Siluet senja tengah mematung dibarat cakrawala. Desiran angin berbisik-bisik dengan dedaunan hijau. Tenang. Sesekali aku mengangkat kepala yang sedari tadi hanyut dalam buai kalimat-kalimat sastra dari seorang penulis favoritku. Juga sesekali menyesap udara sore yang cukup menyejukkan. Bukit belakang sekolah. Awalnya aku tidak percaya masih ada tempat seperti ini disekolah. Disini menyenangkan. Ada banyak yang bisa diamati dari sini. Kota kecil tempat aku dilahirkan.
Aku melipat sedikit bagian dari selembar kertas novelku, kemudian kututup. Aku terdiam. Ada banyak hal yang tiba-tiba menggerogoti pikiranku. Entah dengan Aku minta, Aku ingin atau tidak, tapi seperti keadaan memaksaku untuk berpikir keras. Ini memuakkan. Ketika mendapati diriku yang tengah berleha-leha dengan segala kelabilan. Dan yang paling menyedihkan, Memilih diam dengan keadaan ini. Memilih cuek dan tidak peduli bahkan dengan diriku sendiri.

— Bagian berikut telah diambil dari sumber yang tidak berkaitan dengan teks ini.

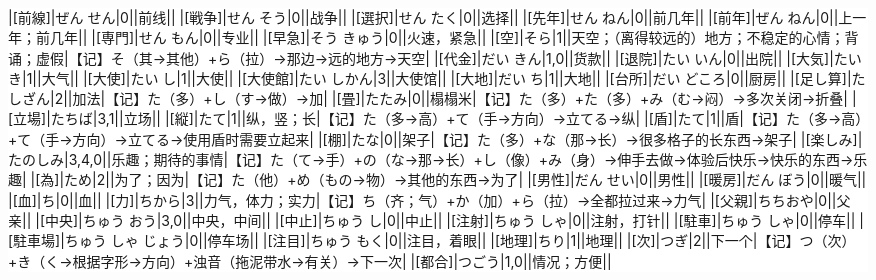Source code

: |[前線]|ぜん せん|0||前线||
|[戦争]|せん そう|0||战争||
|[選択]|せん たく|0||选择||
|[先年]|せん ねん|0||前几年||
|[前年]|ぜん ねん|0||上一年；前几年||
|[専門]|せん もん|0||专业||
|[早急]|そう きゅう|0||火速，紧急||
|[空]|そら|1||天空；（离得较远的）地方；不稳定的心情；背诵；虚假|【记】そ（其→其他）+ら（拉）→那边→远的地方→天空|
|[代金]|だい きん|1,0||货款||
|[退院]|たい いん|0||出院||
|[大気]|たい き|1||大气||
|[大使]|たい し|1||大使||
|[大使館]|たい しかん|3||大使馆||
|[大地]|だい ち|1||大地||
|[台所]|だい どころ|0||厨房||
|[足し算]|たしざん|2||加法|【记】た（多）+し（す→做）→加|
|[畳]|たたみ|0||榻榻米|【记】た（多）+た（多）+み（む→闷）→多次关闭→折叠|
|[立場]|たちば|3,1||立场||
|[縦]|たて|1||纵，竖；长|【记】た（多→高）+て（手→方向）→立てる→纵|
|[盾]|たて|1||盾|【记】た（多→高）+て（手→方向）→立てる→使用盾时需要立起来|
|[棚]|たな|0||架子|【记】た（多）+な（那→长）→很多格子的长东西→架子|
|[楽しみ]|たのしみ|3,4,0||乐趣；期待的事情|【记】た（て→手）+の（な→那→长）+し（像）+み（身）→伸手去做→体验后快乐→快乐的东西→乐趣|
|[為]|ため|2||为了；因为|【记】た（他）+め（もの→物）→其他的东西→为了|
|[男性]|だん せい|0||男性||
|[暖房]|だん ぼう|0||暖气||
|[血]|ち|0||血||
|[力]|ちから|3||力气，体力；实力|【记】ち（齐；气）+か（加）+ら（拉）→全都拉过来→力气|
|[父親]|ちちおや|0||父亲||
|[中央]|ちゅう おう|3,0||中央，中间||
|[中止]|ちゅう し|0||中止||
|[注射]|ちゅう しゃ|0||注射，打针||
|[駐車]|ちゅう しゃ|0||停车||
|[駐車場]|ちゅう しゃ じょう|0||停车场||
|[注目]|ちゅう もく|0||注目，着眼||
|[地理]|ちり|1||地理||
|[次]|つぎ|2||下一个|【记】つ（次）+き（く→根据字形→方向）+浊音（拖泥带水→有关）→下一次|
|[都合]|つごう|1,0||情况；方便||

            “Jani, Aku sudah selesai. Ayo pulang, sebentar lagi magrib”
            Suara itu mengagetkanku dari monolog rasa yang tak mampu kujawab sendiri. Aku menoleh kearahnya, Seorang anak laki-laki yang sedari tadi sibuk dengan kameranya tengah berdiri dan siap untuk pulang. Tanpa menjawab perkataannya aku merapikan semua barangku. Kami pun berjalan menuruni bukit.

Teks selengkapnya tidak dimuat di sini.